It’s a pretty busy week for Chicago rap, with loads of locals rolling out mixtapes left and right. Vic Spencer released The Catalog Don on Monday, the same day MMG’s Rockie Fresh tossed The Birthday Tape online, and Drake-cosigned rapper Lil Herb is set to drop a best-of compilation of cuts he made with Lil Bibby called Heir Apparents. But the thing on everyone’s mind yesterday was Acid Rap, the second mixtape from Chicago phenom and recent B Side cover star Chancelor Bennett, aka Chance the Rapper. The anticipation for Acid Rap leading up to its release was infectious, at times almost inescapable, and quite overwhelming. Fake Shore Drive crashed shortly after founder Andrew Barber posted the mixtape Tuesday afternoon.

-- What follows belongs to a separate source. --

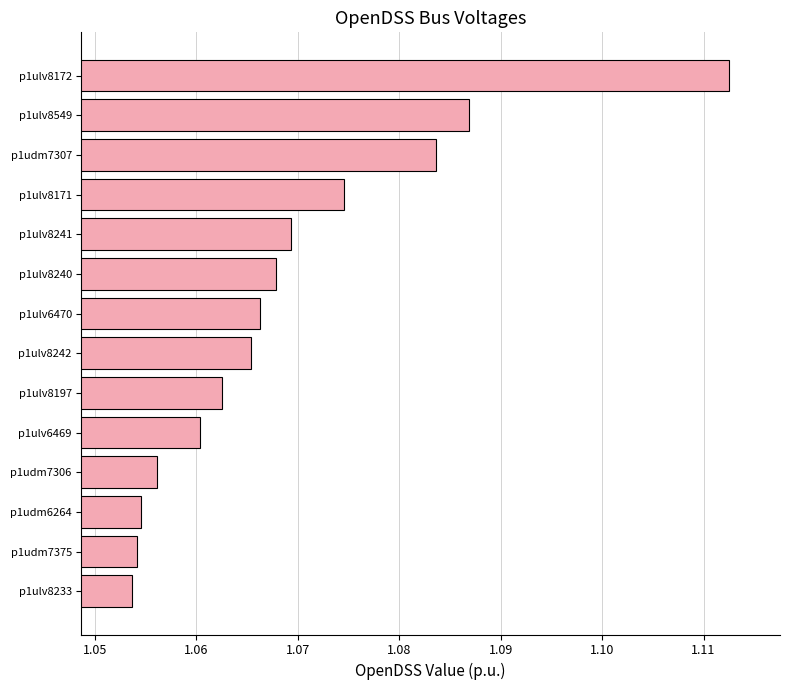

Which label corresponds to the largest value in the chart?

p1ulv8172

There’s a lot to love about Acid Rap, too much to properly tackle and unpack after one listen or even half a dozen plays; the songs are so finely detailed that I still find new things in tracks he let loose months ago. But it’s quite clear from a cursory listen that Chance really lays everything bare, discussing subjects from his fear of death to his nostalgia for bygone days with remarkable insight. Sharing these kinds of intimate details isn’t new for Chance, and it’s long been part of the reason he’s such a relatable MC, but he digs deeper on Acid Rap and embeds his vulnerabilities in the fabric of his music—quite literally in the case of closer “Everything’s Good (Good Ass Outro),” which begins with a recording of a private phone conversation between Chance and his father, Ken Williams-Bennett.